● Exercise brief
Match the string "CROSS" against each line below, and copy every line that matches.

● Task inputs
──────────
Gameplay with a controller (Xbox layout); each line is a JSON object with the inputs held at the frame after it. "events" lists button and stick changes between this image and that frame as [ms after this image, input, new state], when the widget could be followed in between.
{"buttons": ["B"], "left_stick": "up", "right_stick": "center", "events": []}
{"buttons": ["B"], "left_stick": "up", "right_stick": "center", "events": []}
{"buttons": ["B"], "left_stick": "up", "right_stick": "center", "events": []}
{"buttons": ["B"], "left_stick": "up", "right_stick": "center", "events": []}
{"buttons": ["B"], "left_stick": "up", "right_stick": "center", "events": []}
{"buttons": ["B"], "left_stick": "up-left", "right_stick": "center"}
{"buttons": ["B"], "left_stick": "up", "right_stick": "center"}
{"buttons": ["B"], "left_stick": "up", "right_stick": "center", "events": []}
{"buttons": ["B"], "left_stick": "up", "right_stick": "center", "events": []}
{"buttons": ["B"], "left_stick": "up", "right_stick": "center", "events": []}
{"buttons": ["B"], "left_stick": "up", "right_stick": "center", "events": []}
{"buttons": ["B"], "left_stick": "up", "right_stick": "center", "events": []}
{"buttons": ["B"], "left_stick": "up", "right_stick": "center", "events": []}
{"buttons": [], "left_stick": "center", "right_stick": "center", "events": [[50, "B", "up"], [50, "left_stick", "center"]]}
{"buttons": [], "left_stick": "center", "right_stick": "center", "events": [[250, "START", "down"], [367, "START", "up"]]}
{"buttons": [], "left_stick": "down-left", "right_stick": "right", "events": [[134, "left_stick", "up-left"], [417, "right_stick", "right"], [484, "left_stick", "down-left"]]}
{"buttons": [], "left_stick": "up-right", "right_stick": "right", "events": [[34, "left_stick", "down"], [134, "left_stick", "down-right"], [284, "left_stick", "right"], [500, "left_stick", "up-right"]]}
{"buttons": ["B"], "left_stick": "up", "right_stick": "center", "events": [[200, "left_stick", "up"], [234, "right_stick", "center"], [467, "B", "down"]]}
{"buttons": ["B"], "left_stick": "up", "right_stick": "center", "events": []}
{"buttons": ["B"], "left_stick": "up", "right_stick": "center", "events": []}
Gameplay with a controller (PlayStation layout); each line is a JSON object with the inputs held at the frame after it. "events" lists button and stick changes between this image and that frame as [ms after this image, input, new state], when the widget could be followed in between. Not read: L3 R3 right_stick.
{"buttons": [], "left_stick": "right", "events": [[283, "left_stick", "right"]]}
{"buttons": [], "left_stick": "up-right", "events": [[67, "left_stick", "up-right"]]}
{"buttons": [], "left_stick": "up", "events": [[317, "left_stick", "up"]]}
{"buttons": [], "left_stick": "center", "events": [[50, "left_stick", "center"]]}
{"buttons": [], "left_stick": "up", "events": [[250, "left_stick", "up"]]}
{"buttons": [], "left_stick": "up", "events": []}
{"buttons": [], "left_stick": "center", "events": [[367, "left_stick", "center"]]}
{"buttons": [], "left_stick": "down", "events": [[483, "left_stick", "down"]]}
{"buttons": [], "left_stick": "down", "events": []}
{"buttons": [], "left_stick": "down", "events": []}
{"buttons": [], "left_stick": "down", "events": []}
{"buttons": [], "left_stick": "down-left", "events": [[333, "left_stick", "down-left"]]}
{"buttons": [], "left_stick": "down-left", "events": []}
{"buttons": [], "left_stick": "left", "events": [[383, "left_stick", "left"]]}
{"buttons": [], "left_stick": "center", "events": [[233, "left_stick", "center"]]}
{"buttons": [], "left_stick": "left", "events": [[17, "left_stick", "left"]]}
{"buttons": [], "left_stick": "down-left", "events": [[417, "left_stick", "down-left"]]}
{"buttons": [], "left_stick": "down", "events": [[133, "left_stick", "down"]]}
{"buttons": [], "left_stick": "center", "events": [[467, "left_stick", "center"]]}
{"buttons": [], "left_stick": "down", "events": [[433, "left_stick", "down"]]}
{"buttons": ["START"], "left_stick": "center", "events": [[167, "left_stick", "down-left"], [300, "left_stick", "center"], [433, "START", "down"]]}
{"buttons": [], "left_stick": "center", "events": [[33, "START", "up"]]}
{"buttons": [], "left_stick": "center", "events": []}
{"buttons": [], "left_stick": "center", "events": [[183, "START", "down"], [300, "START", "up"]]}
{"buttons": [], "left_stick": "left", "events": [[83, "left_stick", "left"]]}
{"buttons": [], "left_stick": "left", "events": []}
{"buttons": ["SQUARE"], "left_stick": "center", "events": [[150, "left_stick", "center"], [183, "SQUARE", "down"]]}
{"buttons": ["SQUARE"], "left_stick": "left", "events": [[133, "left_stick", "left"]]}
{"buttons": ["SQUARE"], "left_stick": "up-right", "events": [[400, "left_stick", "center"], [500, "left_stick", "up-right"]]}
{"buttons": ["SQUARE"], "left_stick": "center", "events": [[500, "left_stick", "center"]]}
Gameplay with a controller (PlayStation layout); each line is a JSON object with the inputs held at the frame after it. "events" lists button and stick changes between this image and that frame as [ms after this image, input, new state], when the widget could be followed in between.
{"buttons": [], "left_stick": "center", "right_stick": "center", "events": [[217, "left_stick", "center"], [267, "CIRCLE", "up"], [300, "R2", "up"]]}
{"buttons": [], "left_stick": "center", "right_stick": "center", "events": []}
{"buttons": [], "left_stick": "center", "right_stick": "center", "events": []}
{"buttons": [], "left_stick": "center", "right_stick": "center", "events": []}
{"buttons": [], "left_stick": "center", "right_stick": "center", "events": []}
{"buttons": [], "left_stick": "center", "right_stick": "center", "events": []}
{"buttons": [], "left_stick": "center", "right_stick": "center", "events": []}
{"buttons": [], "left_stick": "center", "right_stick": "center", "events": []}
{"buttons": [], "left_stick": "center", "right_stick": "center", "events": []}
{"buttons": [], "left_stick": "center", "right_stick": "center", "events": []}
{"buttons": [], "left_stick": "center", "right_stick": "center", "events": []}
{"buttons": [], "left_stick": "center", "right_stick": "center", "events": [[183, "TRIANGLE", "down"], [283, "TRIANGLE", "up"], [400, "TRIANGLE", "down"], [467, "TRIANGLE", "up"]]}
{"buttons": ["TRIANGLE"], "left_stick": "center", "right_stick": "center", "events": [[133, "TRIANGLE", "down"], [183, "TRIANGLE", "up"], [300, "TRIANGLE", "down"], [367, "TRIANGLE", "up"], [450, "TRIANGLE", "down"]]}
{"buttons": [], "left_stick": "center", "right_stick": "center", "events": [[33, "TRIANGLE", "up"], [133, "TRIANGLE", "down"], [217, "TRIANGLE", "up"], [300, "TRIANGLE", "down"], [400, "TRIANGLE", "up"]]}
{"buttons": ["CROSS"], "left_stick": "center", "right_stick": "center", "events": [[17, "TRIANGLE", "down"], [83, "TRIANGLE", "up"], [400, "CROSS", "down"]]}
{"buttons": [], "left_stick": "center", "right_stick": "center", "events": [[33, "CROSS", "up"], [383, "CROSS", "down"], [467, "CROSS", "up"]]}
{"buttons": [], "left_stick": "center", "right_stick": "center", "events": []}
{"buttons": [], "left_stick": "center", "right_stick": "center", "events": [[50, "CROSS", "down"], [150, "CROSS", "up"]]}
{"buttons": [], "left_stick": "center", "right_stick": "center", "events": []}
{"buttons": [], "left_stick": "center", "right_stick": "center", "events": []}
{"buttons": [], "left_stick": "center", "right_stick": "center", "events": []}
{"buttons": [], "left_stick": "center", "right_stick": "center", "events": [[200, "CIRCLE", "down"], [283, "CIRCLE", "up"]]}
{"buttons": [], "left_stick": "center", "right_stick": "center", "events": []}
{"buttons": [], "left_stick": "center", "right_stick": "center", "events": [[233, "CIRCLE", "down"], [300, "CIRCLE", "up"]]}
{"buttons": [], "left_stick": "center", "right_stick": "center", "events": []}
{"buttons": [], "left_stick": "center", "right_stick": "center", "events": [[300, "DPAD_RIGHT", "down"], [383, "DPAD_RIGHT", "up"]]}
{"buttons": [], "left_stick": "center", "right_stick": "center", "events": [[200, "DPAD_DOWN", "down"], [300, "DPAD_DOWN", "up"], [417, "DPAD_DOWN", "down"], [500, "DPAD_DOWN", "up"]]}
──────────
● Task output
{"buttons": ["CROSS"], "left_stick": "center", "right_stick": "center", "events": [[17, "TRIANGLE", "down"], [83, "TRIANGLE", "up"], [400, "CROSS", "down"]]}
{"buttons": [], "left_stick": "center", "right_stick": "center", "events": [[33, "CROSS", "up"], [383, "CROSS", "down"], [467, "CROSS", "up"]]}
{"buttons": [], "left_stick": "center", "right_stick": "center", "events": [[50, "CROSS", "down"], [150, "CROSS", "up"]]}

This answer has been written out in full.